_ABOUT THIS EXERCISE_
In your copy, the records appear word for word and the pictures do not appear at all.

(Stored data)
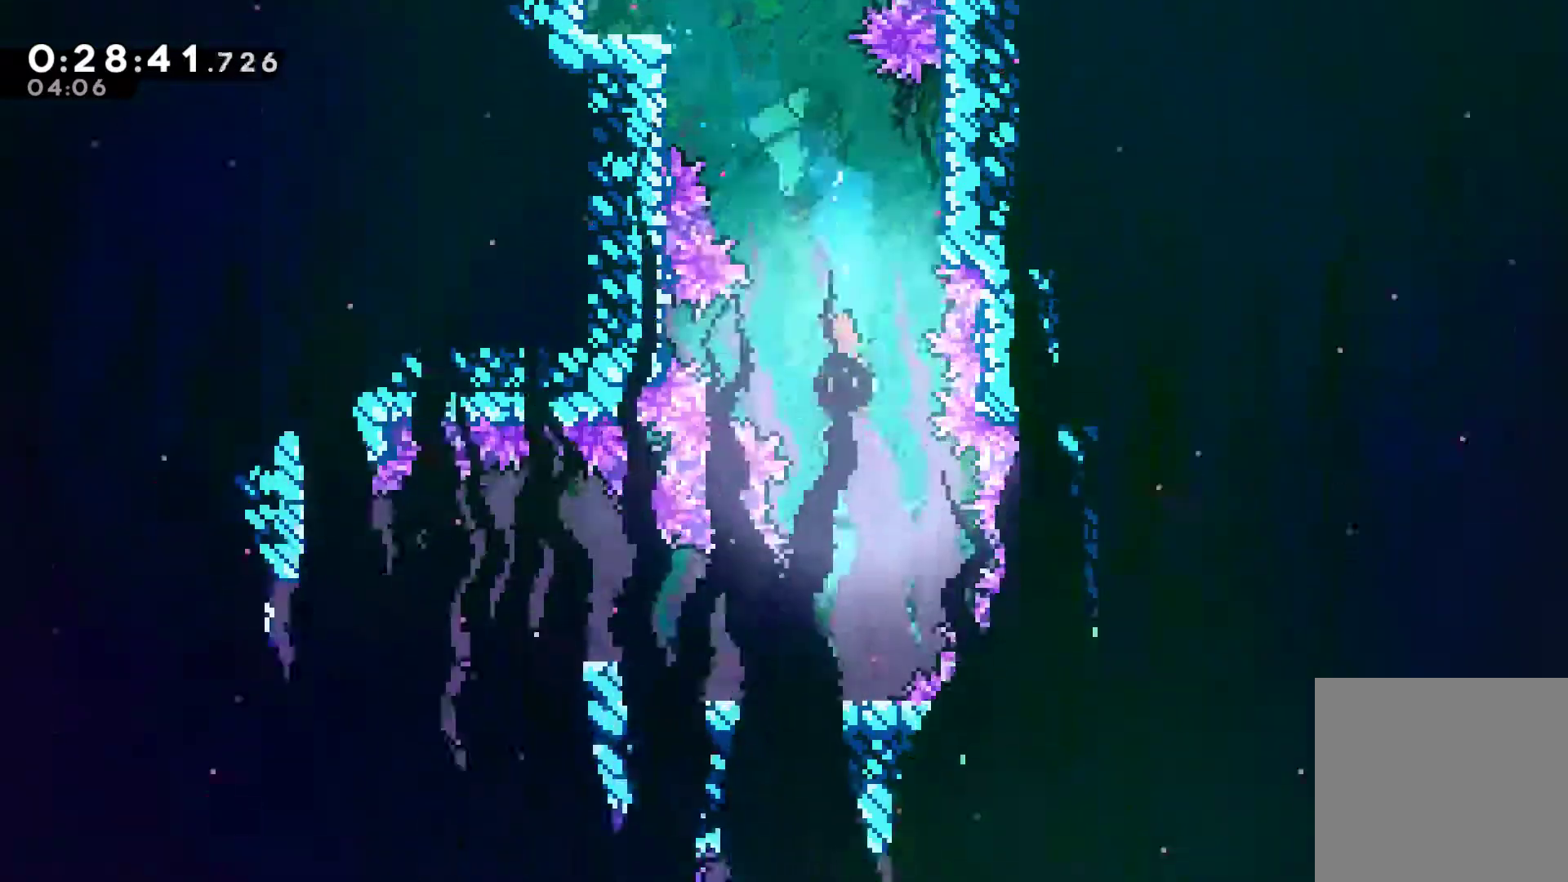
{"buttons": ["DPAD_LEFT"], "left_stick": "center", "right_stick": "center", "events": [[133, "X", "up"], [267, "X", "down"], [367, "X", "up"], [433, "DPAD_LEFT", "down"], [467, "DPAD_DOWN", "up"]]}
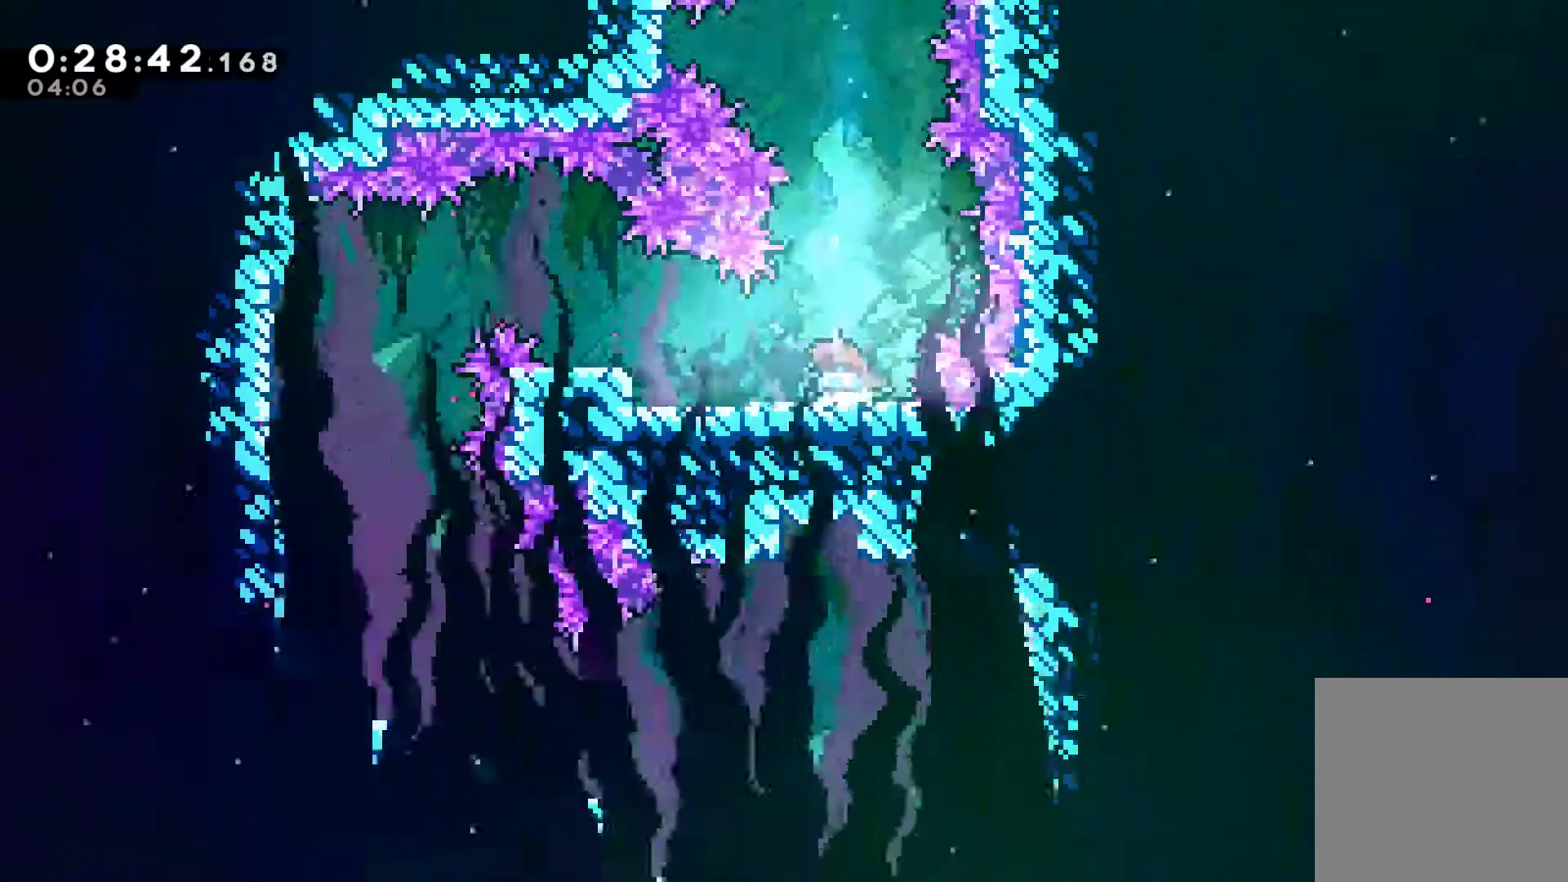
{"buttons": ["DPAD_LEFT"], "left_stick": "center", "right_stick": "center", "events": []}
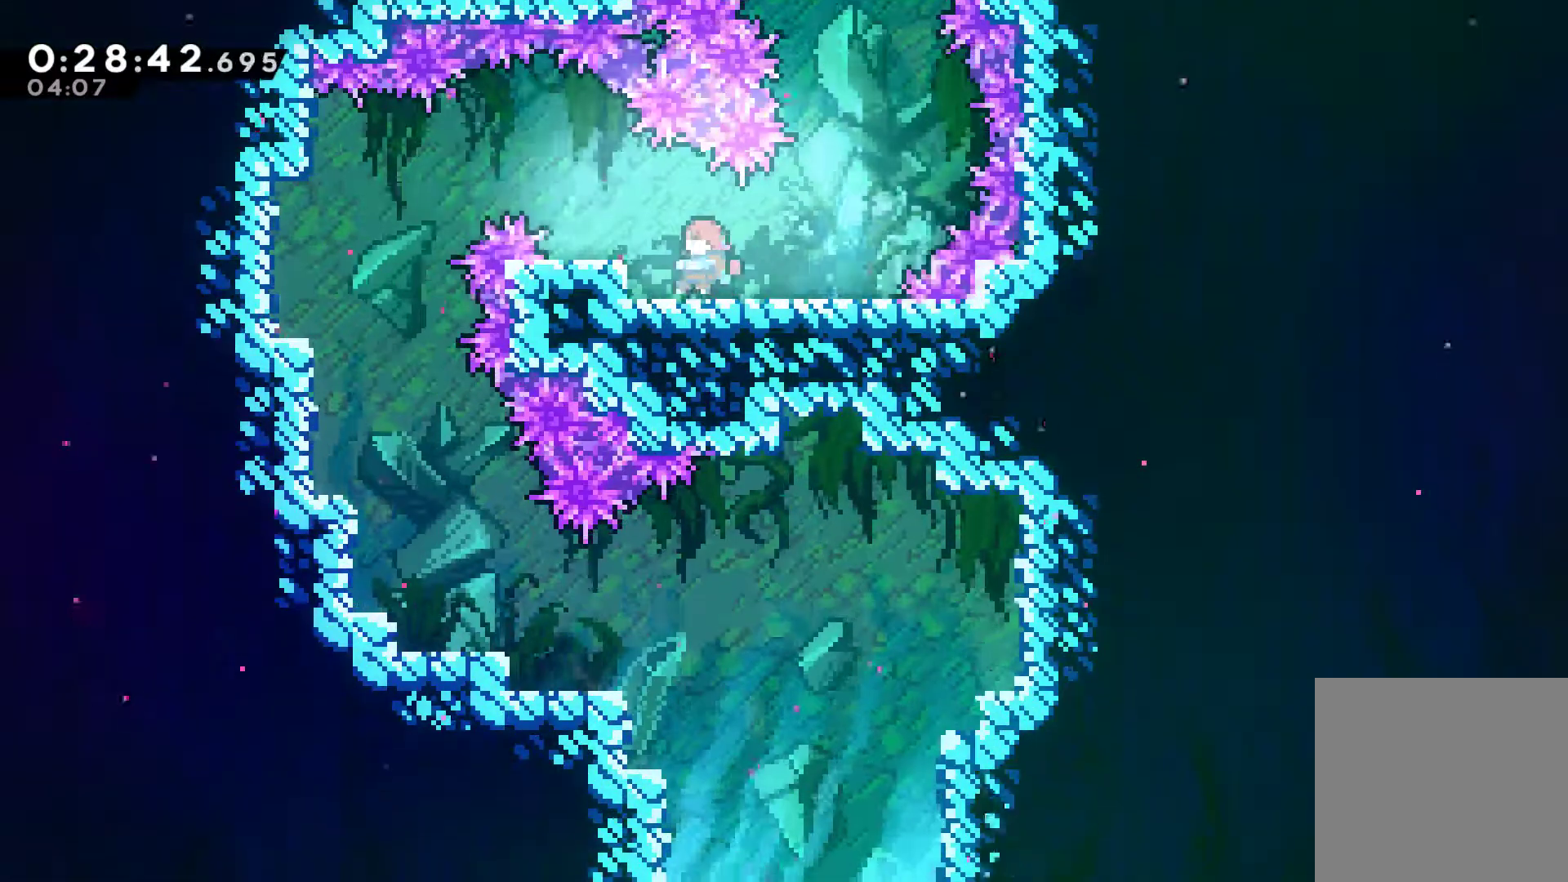
{"buttons": ["DPAD_LEFT"], "left_stick": "center", "right_stick": "center", "events": [[100, "DPAD_UP", "down"], [467, "DPAD_UP", "up"]]}
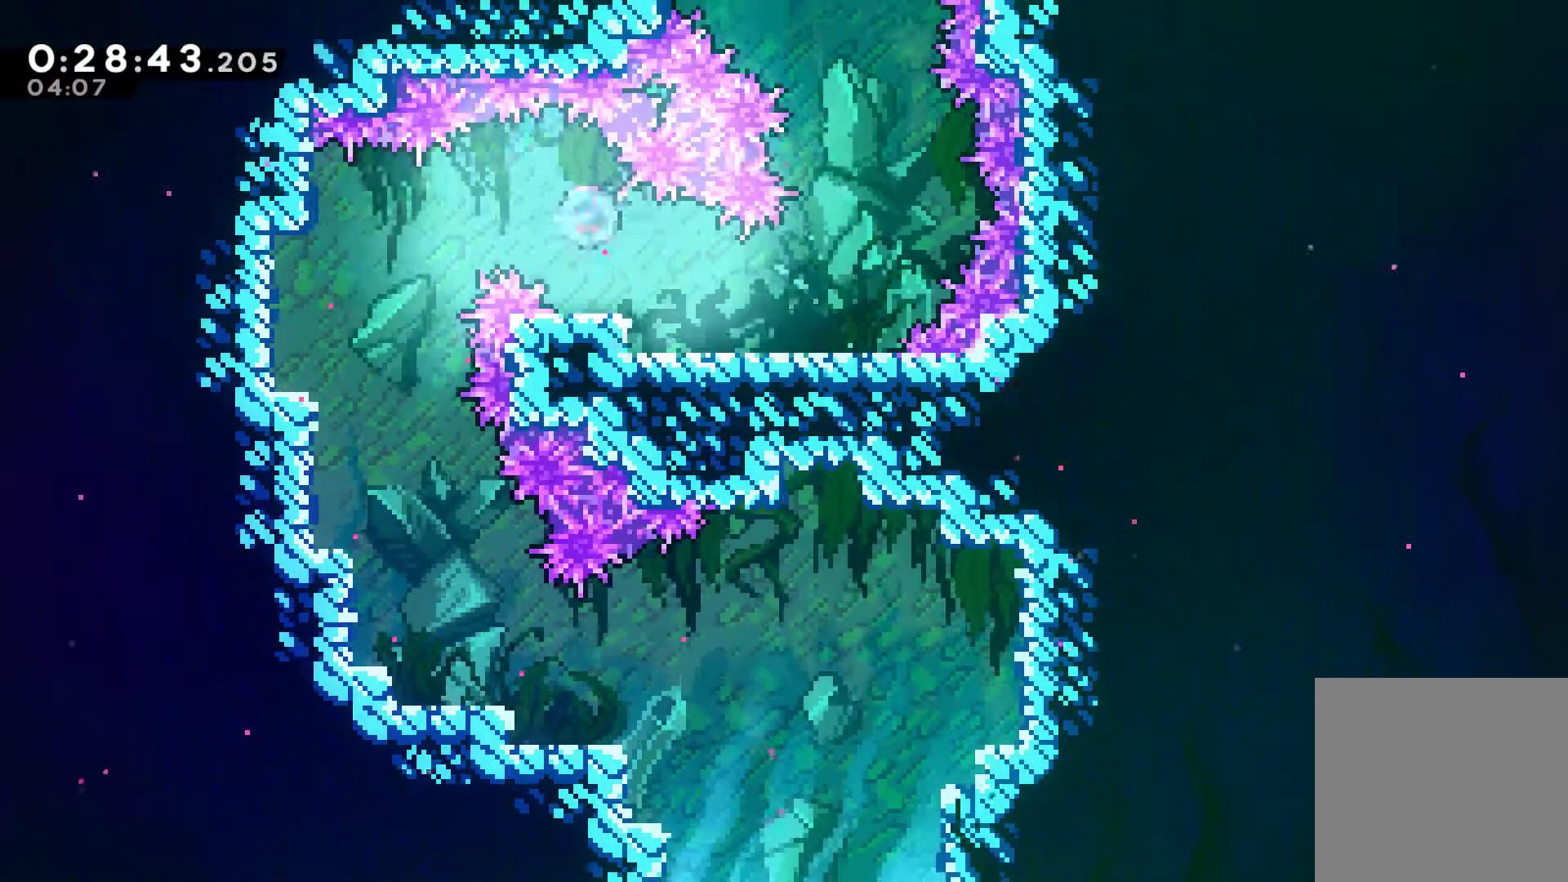
{"buttons": ["DPAD_DOWN"], "left_stick": "center", "right_stick": "center", "events": [[33, "X", "down"], [100, "X", "up"], [200, "DPAD_DOWN", "down"], [233, "DPAD_LEFT", "up"], [333, "X", "down"], [433, "X", "up"]]}
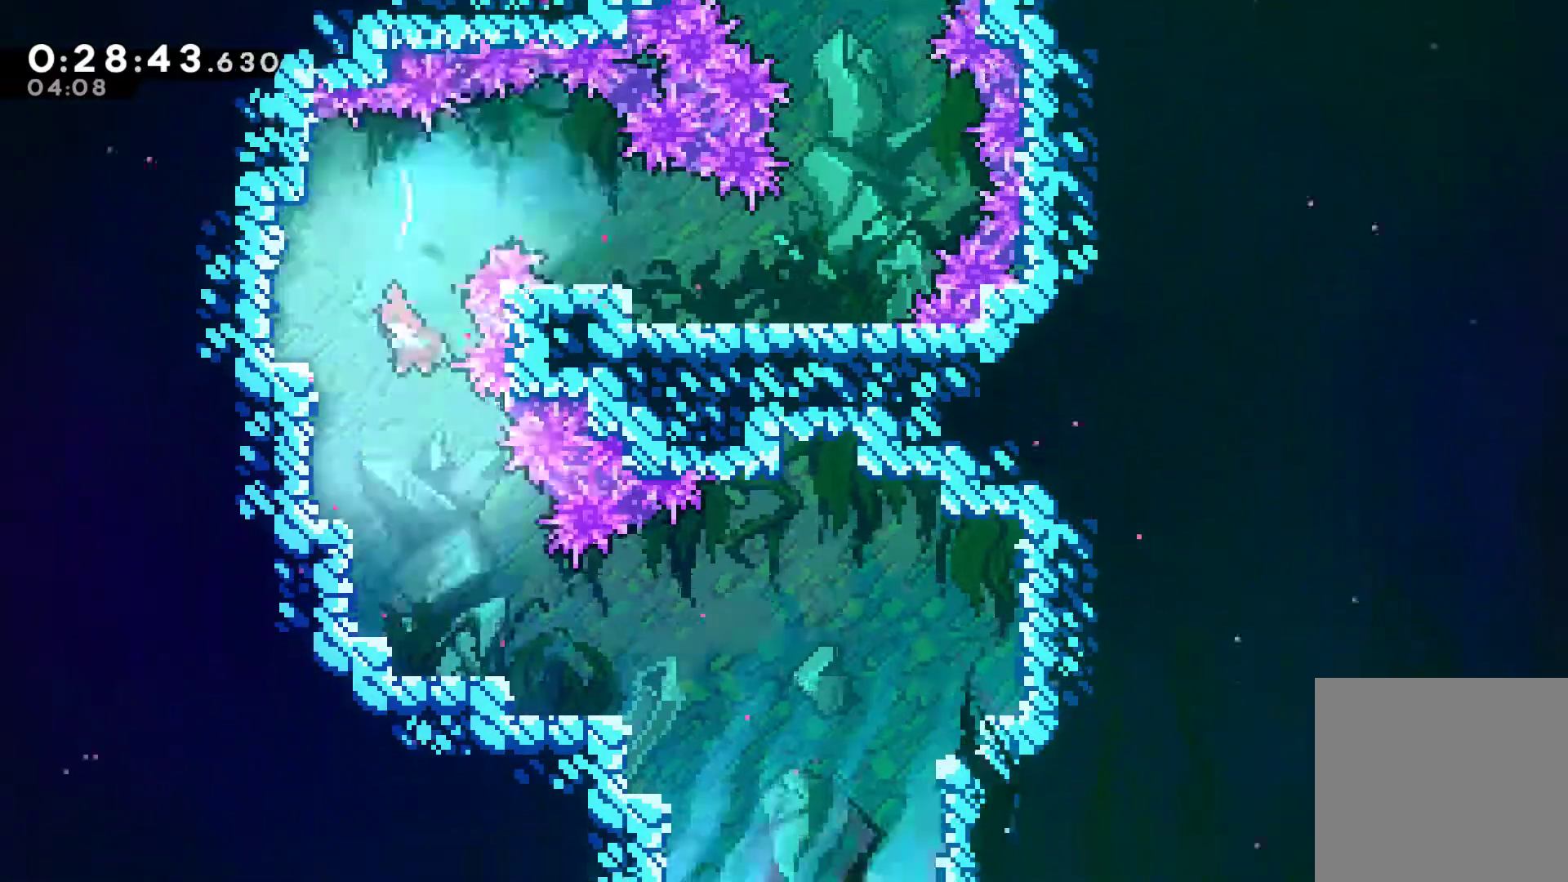
{"buttons": ["X", "DPAD_DOWN", "DPAD_RIGHT"], "left_stick": "center", "right_stick": "center", "events": [[100, "X", "down"], [200, "X", "up"], [233, "DPAD_RIGHT", "down"], [467, "X", "down"]]}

_FINAL ANSWER_
{"buttons": ["DPAD_LEFT"], "left_stick": "center", "right_stick": "center", "events": [[133, "X", "up"], [267, "X", "down"], [367, "X", "up"], [433, "DPAD_LEFT", "down"], [467, "DPAD_DOWN", "up"]]}
{"buttons": ["DPAD_LEFT"], "left_stick": "center", "right_stick": "center", "events": []}
{"buttons": ["DPAD_LEFT"], "left_stick": "center", "right_stick": "center", "events": [[100, "DPAD_UP", "down"], [467, "DPAD_UP", "up"]]}
{"buttons": ["DPAD_DOWN"], "left_stick": "center", "right_stick": "center", "events": [[33, "X", "down"], [100, "X", "up"], [200, "DPAD_DOWN", "down"], [233, "DPAD_LEFT", "up"], [333, "X", "down"], [433, "X", "up"]]}
{"buttons": ["X", "DPAD_DOWN", "DPAD_RIGHT"], "left_stick": "center", "right_stick": "center", "events": [[100, "X", "down"], [200, "X", "up"], [233, "DPAD_RIGHT", "down"], [467, "X", "down"]]}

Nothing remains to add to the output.